3. juil., 2014

Transfert et fin de l'analyse

Quand un psychothérapeute décide de prendre sa retraite (ce qui fut mon cas récemment...) il lui arrive de déclencher des réactions qui accélèrent le travail entrepris, comme si la fin annoncée et l'urgence de conclure donnaient un carburant nouveau et efficace au travail, ou comme s'il fallait justifier la fin : que l'on arrive à achever cette thérapie, et qu'elle ne soit pas simplement interrompue et mise en suspens.

 

Le plus souvent les réactions en restent à des phrases du type " vous allez me manquer " ou peuvent aller jusqu'à " que vais-je faire sans vous ? "

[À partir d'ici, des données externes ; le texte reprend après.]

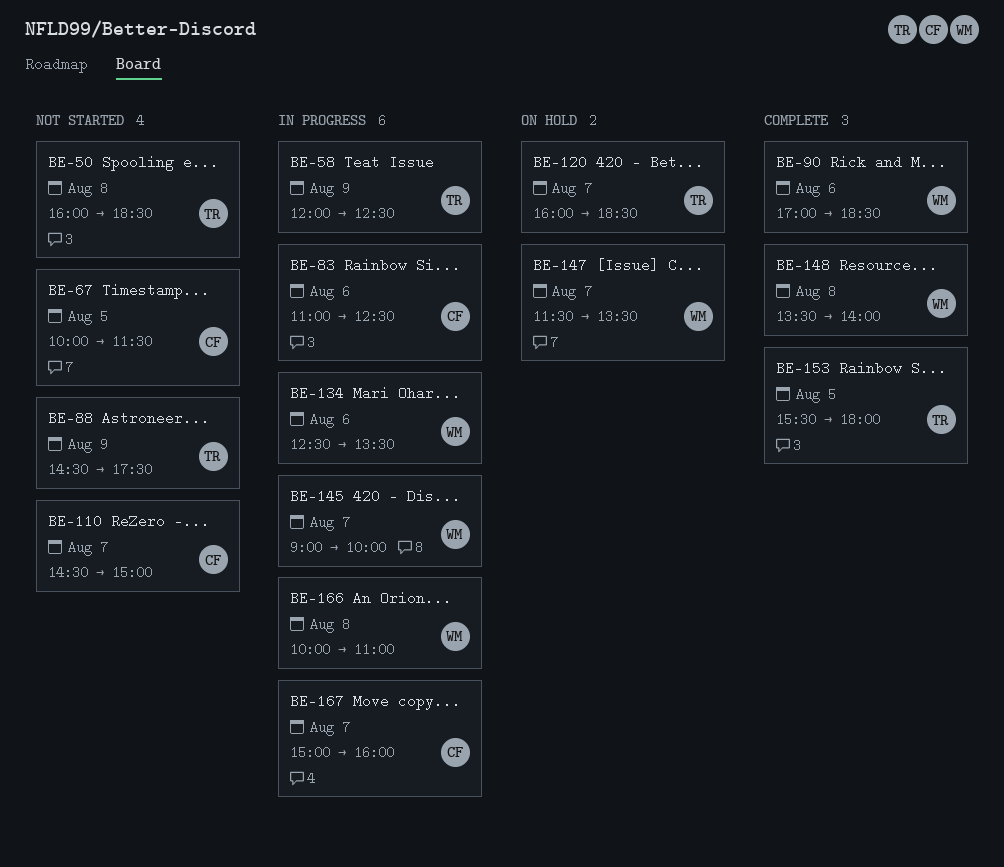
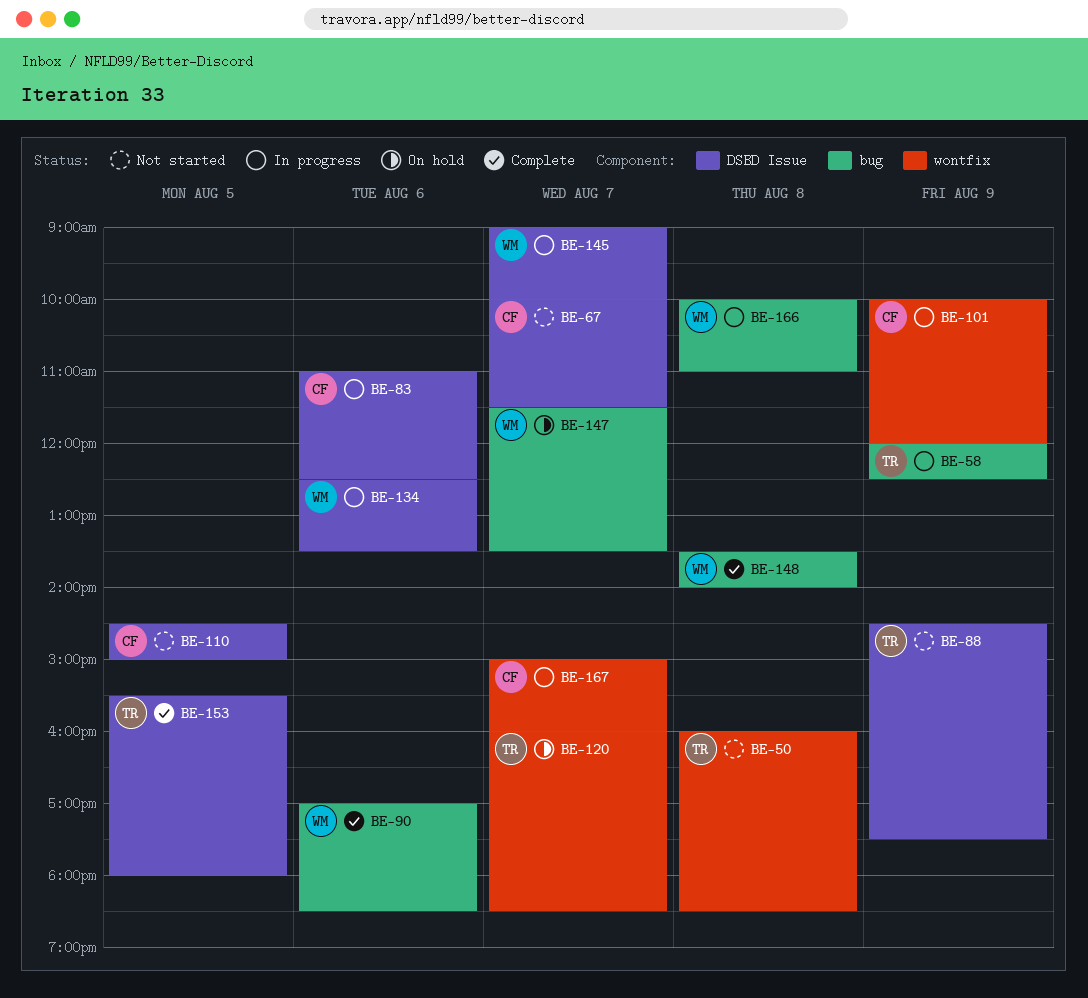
BE-67, day: Aug 5 -> Aug 7
BE-101: none -> present
BE-110, day: Aug 7 -> Aug 5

Mais parfois, l'irruption de la fin annoncée peut provoquer une prise de conscience brutale accompagnée d'une verbalisation pertinente qui produit brusquement une interprétation du transfert par le patient lui-même, ce qui est vraiment la fin idéale de l'analyse.

 

Le patient peut tout à coup désigner ainsi la place qu'il vous avait attribuée, le rôle qu'il vous confiait et dont il veillait attentivement à ce qu'il soit rempli par vous scrupuleusement.

 

Il peut ainsi vous dire que le cadre que vous lui aviez proposé (une séance par semaine le jeudi soir par exemple) était pour lui un espace sûr où il savait que sa parole pourrait se produire, sans interdit, sans limite, sans rejet, sans jugement de valeur, un lieu d'accueil sans condition et d'acceptation totale de sa singularité.

 

Il peut parfois même aller jusqu'à interpréter cette place qu'il vous avait assignée comme étant celle d'un substitut des rôles fondamentaux : le père garant de la sécurité du cadre, la mère nourrissant par des paroles apaisantes et absorbant la détresse dans un cocon consolatoire, parfois les deux mêlés dans une figure parentale à deux têtes.

 

Il peut même aller jusqu'à oser dire que ce qui s'est passé là est du registre de l'amour, non pas l'amour des amoureux, toujours menacé d'essoufflement et d'extinction, mais plutôt analogue à celui qui existe entre une mère et son enfant : définitif, inextinguible ; comme si la relation thérapeutique lorsqu'elle est authentiquement engagée n'était plus menacée par le temps. Il s'est passé là quelque chose de radical et d'irréversible. Ce lien demeurera malgré la distance et l'absence : " vous serez toujours celui qui m'a porté dans ma tentative de survie ".

 

Le départ du thérapeute peut permettre la verbalisation de tout ce soubassement émotionnel et rendre brusquement visible la force de ce lien, rendu possible par l'arbitraire et la ritualisation du cadre, de cette relation professionnelle et commerciale qui protège et favorise un lâcher-prise complet, sans crainte d'une retombée sociale.